Testing Blog Pings / Update Services

0 Comments | This entry was posted on Feb 10 2010

Blogging on the WordPress engine couldn’t be easier – just write away and click that “Publish” button. Easy, until you decide to test the bits that happen after you’ve clicked that button..

Case-in-point: Recently, I found myself wondering whether WordPress was sending pings to my configured Update Services. Its pretty hard to tell since pings are sent asynchronously in the background when a post is published. WordPress can then happily chug along without having to wait for all those ping operations to complete. However, it does mean that if a ping operation fails for whatever reason – it will fail silently. No errors. Zip. Na-da.

To be fair, there are errors, but only in the Apache/PHP logs – not the most convenient of places to look. Now, I’m paranoid and insecure – I need some reassurance that my blog is actually behaving the way I’m expecting it to. Oh, did I mention that I’m lazy as well?

In a nutshell, what I needed was a blog ping tester. I googled around. My conclusion: whoever gave “blog ping” its name couldn’t have made it anymore difficult to find useful content about it. The rest of the world is interested in network pings, and rightly so. On the other hand, I’m the poor sod looking for something so automated and ubiquitous (at least in the blogosphere) that nobody bothered to mention it, except when advertising the very services that I feared I wasn’t connecting to.

So, I was stuck with another one of those “itches” concerning this blog (the other one being the blog design, but I digress). To scratch this itch, I wrote a blog ping tester. It’s not based on XML-RPC, even though blog pings are. It’s a dumb script that receives an incoming blog ping, does some rudimentary parsing, then logs it.

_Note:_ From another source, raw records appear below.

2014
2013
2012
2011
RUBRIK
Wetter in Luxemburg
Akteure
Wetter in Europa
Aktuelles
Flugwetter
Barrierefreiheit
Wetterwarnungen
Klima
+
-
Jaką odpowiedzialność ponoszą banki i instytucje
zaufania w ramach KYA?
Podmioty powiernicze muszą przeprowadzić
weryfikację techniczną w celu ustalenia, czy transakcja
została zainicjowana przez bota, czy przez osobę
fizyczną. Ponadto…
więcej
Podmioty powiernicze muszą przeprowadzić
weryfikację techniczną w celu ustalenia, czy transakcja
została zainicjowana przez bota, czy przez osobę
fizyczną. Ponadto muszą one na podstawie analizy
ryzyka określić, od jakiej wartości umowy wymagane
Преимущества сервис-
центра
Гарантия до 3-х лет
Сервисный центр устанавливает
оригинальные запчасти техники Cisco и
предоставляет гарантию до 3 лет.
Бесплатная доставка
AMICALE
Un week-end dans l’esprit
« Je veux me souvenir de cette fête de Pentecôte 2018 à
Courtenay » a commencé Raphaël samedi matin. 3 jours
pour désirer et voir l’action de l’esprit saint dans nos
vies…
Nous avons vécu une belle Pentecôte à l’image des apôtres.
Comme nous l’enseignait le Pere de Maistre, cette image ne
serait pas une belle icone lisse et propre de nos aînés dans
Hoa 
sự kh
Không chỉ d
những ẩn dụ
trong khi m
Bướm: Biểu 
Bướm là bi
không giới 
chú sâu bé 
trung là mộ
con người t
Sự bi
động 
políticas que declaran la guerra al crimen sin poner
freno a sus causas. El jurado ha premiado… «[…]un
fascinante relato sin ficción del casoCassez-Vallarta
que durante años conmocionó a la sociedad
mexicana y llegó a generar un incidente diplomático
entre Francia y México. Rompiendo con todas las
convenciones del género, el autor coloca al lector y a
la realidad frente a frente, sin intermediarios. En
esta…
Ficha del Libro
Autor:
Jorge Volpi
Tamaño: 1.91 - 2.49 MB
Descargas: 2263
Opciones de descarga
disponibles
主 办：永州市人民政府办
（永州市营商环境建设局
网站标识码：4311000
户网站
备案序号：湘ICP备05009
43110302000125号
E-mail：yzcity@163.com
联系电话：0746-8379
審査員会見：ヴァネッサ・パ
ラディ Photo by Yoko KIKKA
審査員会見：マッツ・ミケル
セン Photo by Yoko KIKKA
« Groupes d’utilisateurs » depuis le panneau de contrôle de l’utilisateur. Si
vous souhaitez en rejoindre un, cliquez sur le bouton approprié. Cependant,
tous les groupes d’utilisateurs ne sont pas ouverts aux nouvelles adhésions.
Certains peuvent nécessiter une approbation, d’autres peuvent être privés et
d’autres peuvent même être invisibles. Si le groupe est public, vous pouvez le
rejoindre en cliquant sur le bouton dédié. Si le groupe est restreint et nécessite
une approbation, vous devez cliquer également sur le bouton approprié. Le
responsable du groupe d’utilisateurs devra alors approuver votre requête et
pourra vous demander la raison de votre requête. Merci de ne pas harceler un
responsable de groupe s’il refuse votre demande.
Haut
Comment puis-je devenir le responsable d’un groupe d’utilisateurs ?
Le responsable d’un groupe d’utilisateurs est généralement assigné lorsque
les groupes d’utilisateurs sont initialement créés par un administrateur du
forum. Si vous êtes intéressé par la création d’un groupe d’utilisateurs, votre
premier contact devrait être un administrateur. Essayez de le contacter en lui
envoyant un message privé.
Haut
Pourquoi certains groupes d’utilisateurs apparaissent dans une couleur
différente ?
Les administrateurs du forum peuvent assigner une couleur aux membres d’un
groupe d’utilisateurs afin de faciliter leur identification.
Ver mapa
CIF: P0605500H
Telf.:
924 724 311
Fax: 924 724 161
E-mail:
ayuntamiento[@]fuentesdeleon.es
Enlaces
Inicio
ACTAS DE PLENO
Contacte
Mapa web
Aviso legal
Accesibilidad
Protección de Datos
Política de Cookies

And it works! (I think). Just add http://null.invalidfile.name/blog-ping-test/ into your list of sites in Settings > Writing > Update Services, then publish something. If your blog is sending out pings properly (and this website is up), you will see your blog ping show up in the tester log.

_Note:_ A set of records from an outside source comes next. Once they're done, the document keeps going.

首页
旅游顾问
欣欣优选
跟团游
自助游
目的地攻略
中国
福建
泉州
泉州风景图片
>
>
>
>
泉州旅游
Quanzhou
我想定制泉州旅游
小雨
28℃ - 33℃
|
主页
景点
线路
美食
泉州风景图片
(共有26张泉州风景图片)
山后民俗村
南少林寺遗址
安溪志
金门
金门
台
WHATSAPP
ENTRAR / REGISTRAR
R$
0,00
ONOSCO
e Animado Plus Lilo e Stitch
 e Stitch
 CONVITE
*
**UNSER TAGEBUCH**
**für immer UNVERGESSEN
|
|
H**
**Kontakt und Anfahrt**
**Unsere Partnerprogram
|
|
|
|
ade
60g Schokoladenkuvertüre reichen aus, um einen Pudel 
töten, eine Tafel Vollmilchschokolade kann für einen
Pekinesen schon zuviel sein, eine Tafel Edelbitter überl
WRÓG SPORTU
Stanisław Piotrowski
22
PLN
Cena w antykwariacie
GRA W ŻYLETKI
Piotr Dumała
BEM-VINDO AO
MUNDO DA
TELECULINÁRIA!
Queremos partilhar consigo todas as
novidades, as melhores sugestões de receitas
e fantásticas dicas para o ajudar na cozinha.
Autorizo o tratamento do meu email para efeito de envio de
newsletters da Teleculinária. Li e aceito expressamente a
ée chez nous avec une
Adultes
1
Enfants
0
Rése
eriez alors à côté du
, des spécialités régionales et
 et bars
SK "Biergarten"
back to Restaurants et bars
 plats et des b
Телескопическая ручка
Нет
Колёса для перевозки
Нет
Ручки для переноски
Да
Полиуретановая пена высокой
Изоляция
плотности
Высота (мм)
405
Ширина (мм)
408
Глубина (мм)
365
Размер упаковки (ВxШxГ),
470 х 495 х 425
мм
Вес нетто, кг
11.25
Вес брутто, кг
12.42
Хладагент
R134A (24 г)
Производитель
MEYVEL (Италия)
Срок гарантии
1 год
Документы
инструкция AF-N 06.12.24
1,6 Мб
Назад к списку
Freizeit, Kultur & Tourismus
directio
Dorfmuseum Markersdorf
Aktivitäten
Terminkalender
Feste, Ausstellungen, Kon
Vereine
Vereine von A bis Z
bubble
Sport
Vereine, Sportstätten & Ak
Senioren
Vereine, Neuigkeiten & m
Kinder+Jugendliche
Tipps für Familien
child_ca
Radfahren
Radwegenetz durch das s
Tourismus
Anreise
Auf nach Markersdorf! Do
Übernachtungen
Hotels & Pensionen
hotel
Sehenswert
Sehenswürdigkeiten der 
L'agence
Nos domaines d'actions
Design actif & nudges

Feel free to use this service to test your blog’s ping sending capability and (hopefully) regain your peace of mind.The logs are public, and the server will only keep the 50 most recent pings – it deletes the rest.

For those of you who want to look at the source code, it’s right here.

I really don’t know if there is another service out there that does the same thing. If you know of any, please post the link in the comments.

The usual disclaimer: I make no guarantee of anything whatsoever with regards to the blog ping tester – it may be unfit for your purposes, it may fail occasionally and it might not make you any less cynical or nervous. YMMV.